Existe uma dificuldade crônica para a imensa maioria dos brasileiros compreenderem a importância da separação dos três poderes republicanos e mais ainda para delimitar a função a ser desempenhada pelo Poder Judiciário e o Poder Legislativo.
Além de contaminar as opiniões de representantes de alto nível a separação dos poderes, ponto sensível ao processo democrático, retrocede sempre que, por exemplo, juízes impõem por normas legais ao que deveria ser discutido e aprovado pelos políticos. Exemplos não faltam.
Jornalistas de quase todas as empresas de mídia do país aplaudiram quando o Supremo Tribunal Federal, STF, preencheu a lacuna deixada pelo Congresso Nacional e recusou a tese do Marco Temporal para regularização fundiária de terras para os índios.
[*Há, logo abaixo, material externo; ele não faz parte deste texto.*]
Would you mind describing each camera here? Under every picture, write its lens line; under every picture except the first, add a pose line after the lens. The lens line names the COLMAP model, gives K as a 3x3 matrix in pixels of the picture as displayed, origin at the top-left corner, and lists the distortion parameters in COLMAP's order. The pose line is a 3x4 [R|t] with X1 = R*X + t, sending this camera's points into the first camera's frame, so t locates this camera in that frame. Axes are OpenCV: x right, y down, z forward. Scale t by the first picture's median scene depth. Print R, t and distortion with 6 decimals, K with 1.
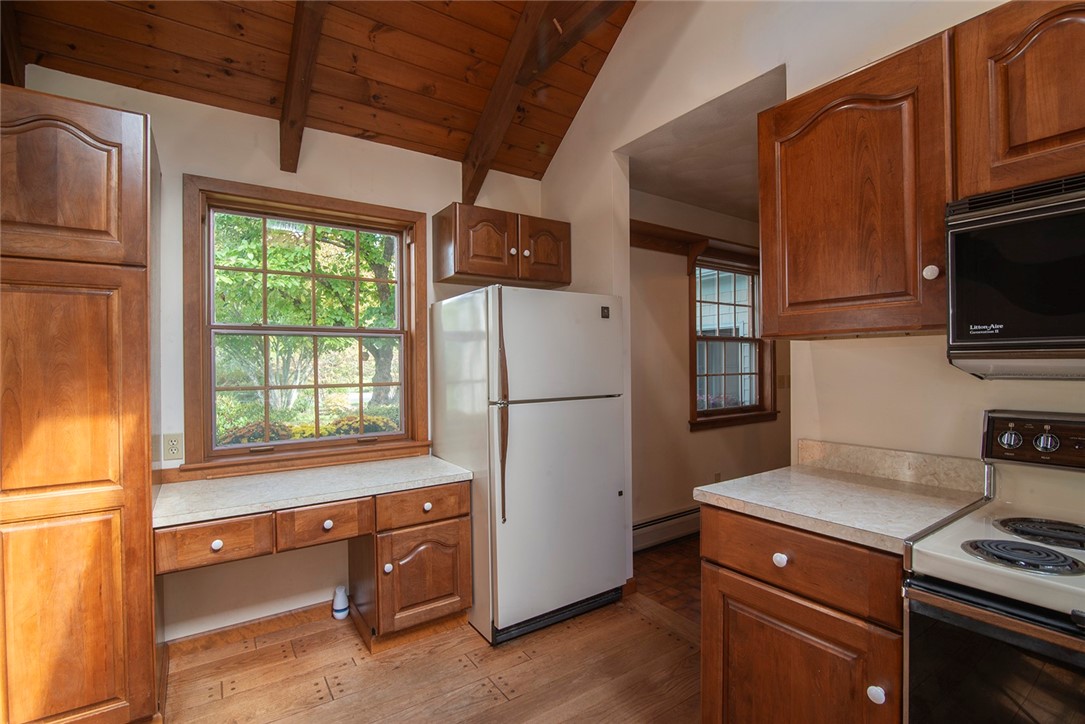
lens RADIAL K [[499.5, 0, 542.5], [0, 499.5, 362.0], [0, 0, 1]] dist [-0.017260, -0.000454]
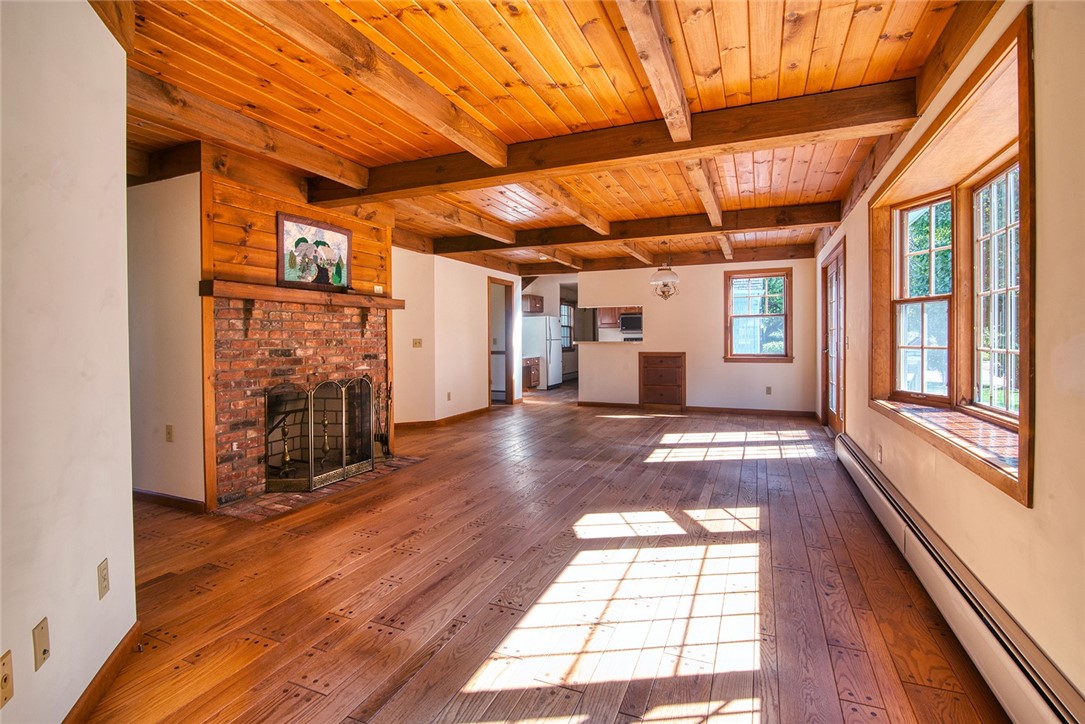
lens RADIAL K [[514.2, 0, 542.8], [0, 514.2, 341.7], [0, 0, 1]] dist [-0.000813, -0.000126]
pose [[0.842773, -0.004165, 0.538253, -5.008405], [0.001092, 0.999981, 0.006028, 0.111746], [-0.538268, -0.004492, 0.842762, -5.669546]]
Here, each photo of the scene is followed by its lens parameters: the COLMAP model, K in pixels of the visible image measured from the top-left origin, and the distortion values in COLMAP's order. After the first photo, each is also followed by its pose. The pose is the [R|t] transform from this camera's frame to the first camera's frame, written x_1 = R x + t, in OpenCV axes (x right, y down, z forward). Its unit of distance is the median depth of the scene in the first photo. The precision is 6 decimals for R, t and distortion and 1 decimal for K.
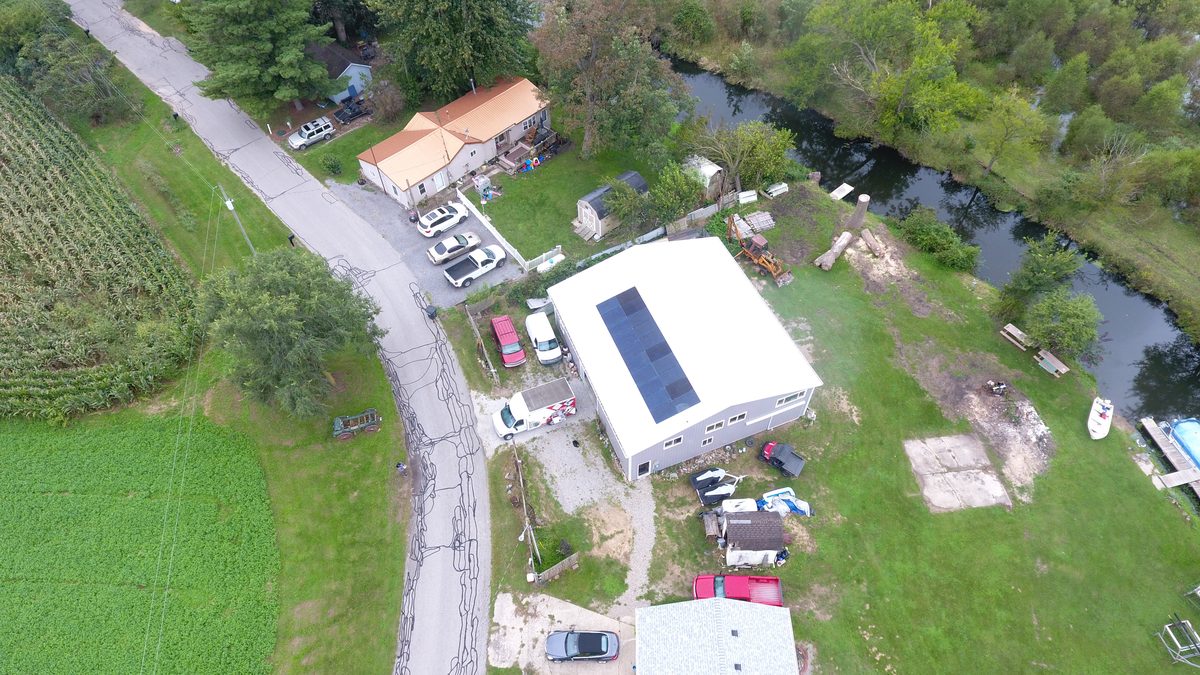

Uma discussão muito complexa e que poucos na imprensa conseguem entender. Não à toa, as notícias priorizaram a separação dos ministros do STF e, por tabela, de todas as pessoas que conseguem opinar sobre o assunto em contrários ou favoráveis aos próprios indígenas.
O que é, no mínimo, deplorável.
Por óbvio, um raciocínio simplório dos jornalistas, que foi republicado sem cerimônia e que se inicia com a afirmação, sem qualquer evidência, de uma suposta demanda do agronegócio, sempre tratado com preconceito incompreensível para um setor que representa quase 50% da economia do país, e que se encerra com o fim definitivo da demarcação de Terras Indígenas.
Nada disso é verdade ou tudo não passa de um grande equívoco e, justamente por isso, o STF não deveria se adiantar ao Poder Legislativo.
Não fosse a letargia dos senadores e não somente o Marco Temporal mas temas polêmicos como a exploração mineral e o arrendamento pelo agronegócio de Terras Indígenas estaria regulamentado de acordo com legislação aprovada pela Câmara dos Deputados, já faz um bom tempo.
O que está em jogo e ao mesmo tempo faz com que os parlamentares em Brasília sejam os principais e únicos responsáveis por uma regulamentação conclusiva é o modo como tratamos até hoje as Terras Indígenas e as populações que vivem lá.
A legislação já aprovada pelos deputados e que deve ser reforçada pelos senadores altera de maneira sensível as diretrizes propugnadas pela Funai e por parte expressiva de acadêmicos, em especial em universidades federais.
E, convenhamos, se de um lado os brasileiros são sensíveis à causa indígena e defensores da destinação de terras para sua sobrevivência, ninguém pode ser favorável a insegurança jurídica que impede o aporte de capital privado que, no curtíssimo prazo, deve melhorar o IDH das próprias populações indígenas.
Difícil entender as razões para que grupos políticos aplaudam a intervenção do STF. Alegam que vão perder no debate e na votação a ser travada no Congresso Nacional. Esquecem que, afinal, o nome desse embate é política, a arena onde o país consolida sua democracia.
Não foi diferente quando o Congresso Nacional impediu a transferência da Funai do Ministério da Justiça para um ministério que não terá vida longa. Os mesmos políticos, com apoio dos jornalistas, reagiram como uma afronta, ou um golpe, como gostam de repetir.
Mas, a Funai está no seu devido lugar institucional, vinculada ao Ministério da Justiça e foi a política, não os juízes, que conseguiu o melhor para o país.